◆ **TASK TO CARRY OUT**
Without copying any pictures, restate exactly the lines from the start of the records through the line containing "conteúdos externos. Pode".

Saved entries
>>>>

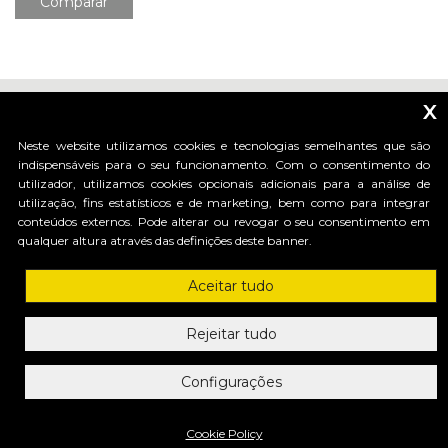
Comparar
x
Neste website utilizamos cookies e tecnologias semelhantes que são
indispensáveis para o seu funcionamento. Com o consentimento do
utilizador, utilizamos cookies opcionais adicionais para a análise de
_____________________________
utilização, fins estatísticos e de marketing, bem como para integrar
conteúdos externos. Pode alterar ou revogar o seu consentimento em
qualquer altura através das definições deste banner.
HI-MOTIONS S.r.l.
Aceitar tudo
Via dell'industria, 91 - 36030 Sarcedo (VI) Italy
tel. +39 0445 367536 | fax. +30 0445 367520
mail: info@himotions.com
Rejeitar tudo
C.F. e P.IVA (IT): 03548520240 | Cap. Soc. € 10.000,00 i.v.
Società soggetta a Direzione e Coordinamento di:
Configurações
Benincà Holding S.p.A. ai sensi dell’ articolo 2497 bis 2 C.C
Privacy Policy
Cookie Policy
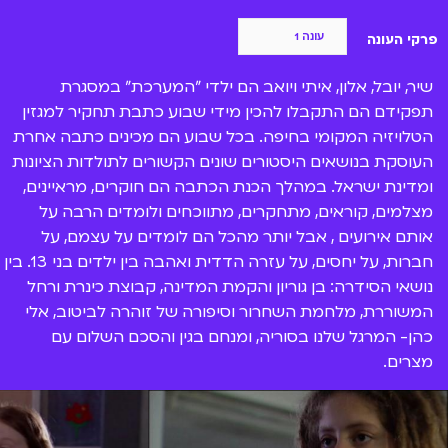
פרקי העונה
שיר, יובל, אלון, איתי ויואב הם ילדי "המערכת" במסגרת
תפקידם הם התקבלו להכין מידי שבוע כתבת תחקיר למגזין
הטלויזיה המקומי בחיפה. בכל שבוע הם מכינים כתבה אחרת
העוסקת בנושאים היסטורים שונים הקשורים לתולדות הציונות
ומדינת ישראל. במהלך הכנת הכתבה הם חוקרים, מראיינים,
מצלמים, קוראים, מתחקרים, מתווכחים ולומדים הרבה על
אותם אירועים , אבל יותר מהכל הם לומדים על עצמם, על
חברות, על יחסים, על עזרה הדדית ואהבה בין ילדים בני 13. בין
נושאי הסידרה: בן גוריון והקמת המדינה, קבוצת כינרת ורחל
המשוררת, מלחמת השחרור וסיפורה של זוהרה לביטוב, אלי
כהן- המרגל שלנו בסוריה, ומנחם בגין והסכם השלום עם
מצרים.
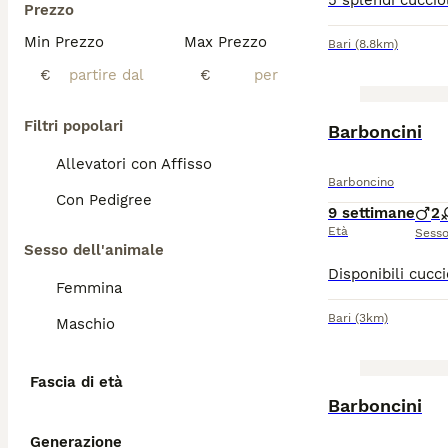
Prezzo
Min Prezzo
Max Prezzo
Bari
(8.8km)
€
€
Filtri popolari
Barboncini
Allevatori con Affisso
Barboncino
Con Pedigree
9 settimane
2
Età
Sess
Sesso dell'animale
Femmina
Bari
(3km)
Maschio
Fascia di età
Barboncini
Generazione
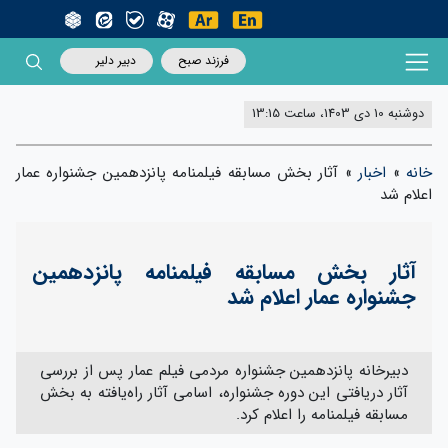
فرزند صبح
دبیر دلیر
دوشنبه 10 دی 1403، ساعت 13:15
خانه
»
اخبار
»
آثار بخش مسابقه فیلمنامه‌ پانزدهمین جشنواره عمار
اعلام شد
آثار بخش مسابقه فیلمنامه‌ پانزدهمین
جشنواره عمار اعلام شد
دبیرخانه پانزدهمین جشنواره مردمی فیلم عمار پس از بررسی‌
آثار دریافتی این دوره جشنواره، اسامی آثار راه‌یافته به بخش
مسابقه فیلمنامه را اعلام کرد.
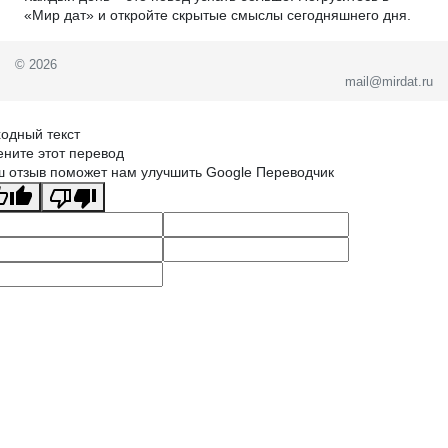
«Мир дат» и откройте скрытые смыслы сегодняшнего дня.
© 2026
mail@mirdat.ru
одный текст
ните этот перевод
 отзыв поможет нам улучшить Google Переводчик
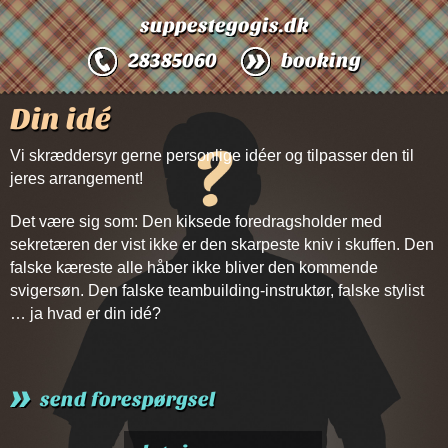
D1befa0
4ed5
Adc
2c17c63
4c9184
suppestegogis.dk
(required)
(required)
(required)
28385060
booking
Din idé
Vi skræddersyr gerne personlige idéer og tilpasser den til
jeres arrangement!
Det være sig som: Den kiksede foredragsholder med
sekretæren der vist ikke er den skarpeste kniv i skuffen. Den
falske kæreste alle håber ikke bliver den kommende
svigersøn. Den falske teambuilding-instruktør, falske stylist
… ja hvad er din idé?
send forespørgsel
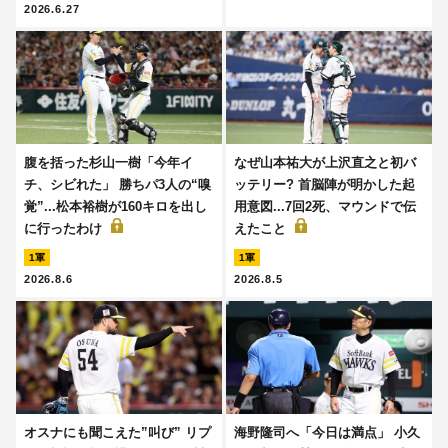
2026.6.27
腹を括った杉山一樹「今年イ
なぜ山本祐大が上沢直之と初バ
チ、シビれた」 勝ちパ3人の“嗅
ッテリー? 首脳陣が明かした起
覚”...松本裕樹が160キロを出し
用意図...7回2死、マウンドで伝
に行ったわけ
えたこと
1軍
1軍
2026.8.6
2026.8.5
オスナにも聞こえた”叫び” リプ
海野隆司へ「今日は満点」 小久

<<<<

◆ **ANSWER SPACE**
Comparar
x
Neste website utilizamos cookies e tecnologias semelhantes que são
indispensáveis para o seu funcionamento. Com o consentimento do
utilizador, utilizamos cookies opcionais adicionais para a análise de
_____________________________
utilização, fins estatísticos e de marketing, bem como para integrar
conteúdos externos. Pode alterar ou revogar o seu consentimento em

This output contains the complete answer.